Hacker News new | ask | show | jobs
by billybob 5146 days ago
That's possible, but only if they're stupid. They'd be losing someone who can knows their business and could automate their next manual process.

I'd suggest he say this: "hey boss, I think I can automate this process, increasing accuracy and productivity. Would you give me salary X if I can do it?"

If the boss says "awesome, yes!", then he's got a better job.

If the boss says no or is lukewarm, he could keep doing what he's doing, but actually study programming in the time he's goofing off and start a job search.

Either way, he's on a path to getting to program, not having to hide it, and getting properly compensated.

The more difficult question is: what if they lay off his coworkers because of his innovation? How should he feel then?

2 comments

> The more difficult question is: what if they lay off his coworkers because of his innovation? How should he feel then?

That's a question of how to deal with a broken system. Automation is by definition the destruction of manual work. Most of the time, of boring manual work. This is great. We should automate as much as we can.

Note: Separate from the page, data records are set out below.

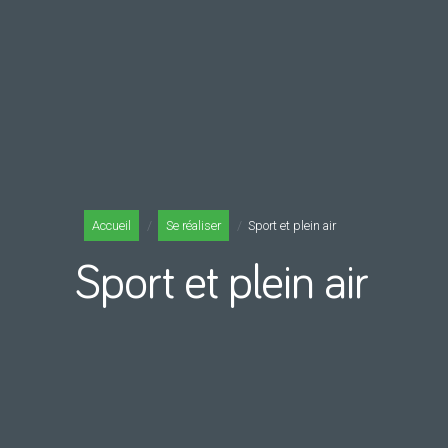
Accueil
Se réaliser
Sport et plein air
Sport et plein air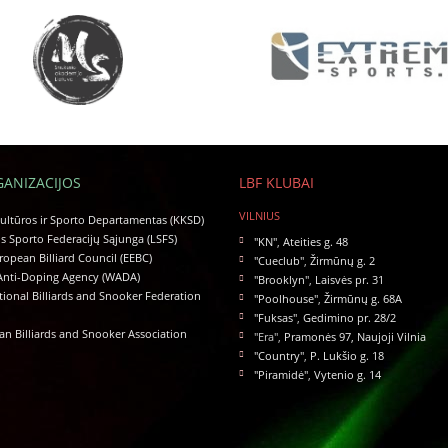
GANIZACIJOS
LBF KLUBAI
VILNIUS
ltūros ir Sporto Departamentas (KKSD)
s Sporto Federacijų Sąjunga (LSFS)
"KN"
,
Ateities g. 48
ropean Billiard Council (EEBC)
"Cueclub"
,
Žirmūnų g. 2
Anti-Doping Agency (WADA)
"Brooklyn"
,
Laisvės pr. 31
tional Billiards and Snooker Federation
"Poolhouse"
,
Žirmūnų g. 68A
"Fuksas"
,
Gedimino pr. 28/2
n Billiards and Snooker Association
"Era",
Pramonės 97, Naujoji Vilnia
"Country"
,
P. Lukšio g. 18
"Piramidė"
,
Vytenio g. 14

Oh, but it happens right now: hourly productivity, according to my source[1], more than tripled since the fifties.

But, as you point out, sudden increase of productivity mechanically creates unemployment, if you don't have a massive consumption growth to absorb it —not a good idea in the long term, and doesn't happen anyway.

There are several solutions out of this dilemma, which you can apply in parallel. The most powerful one is: work less (at the national level). Get nearly everyone to work 32 hours per week (typically 4 days a week) instead of the usual 40. (You can use incentives instead of force if you don't want to appear too communist) If Productivity grows again too much in the next decades, get down to 28, 24, or even less.

There. I'm happy to be a programmer, whose main job is to destroy others'. Except the system is broken, and shows no sign of being fixed. Getting back to your difficult question, I don't know what I'd actually do. I'd probably tell no one, given the risks, both for me and my coworkers. I'd feel bad about reaping all the bonuses, though —but I would save them to buy a house or whatever.

[1] http://www.roosevelt2012.fr/propdetails?propid=13 (French, see 3rd chart. Watch out, it seems Wikipedia disagrees —maybe they're not measuring the same thing?)

Let's do some math.

He's saying he gets 90% of the bonus pool and expects many other people only get 100-200.

So 5 others, 500-1000 for them, his take home would be 4500-9500 bonus.

If there are 10 others, 1000-2000 for them, his take home would be 9500-19500 bonus.

We're potentially talking 6 figure bonuses per year. Whose salary level do you think that would put him on? Do you think they will accept the data entry guy becoming as compensated? I doubt it would work politically and financially off some basic napkin math.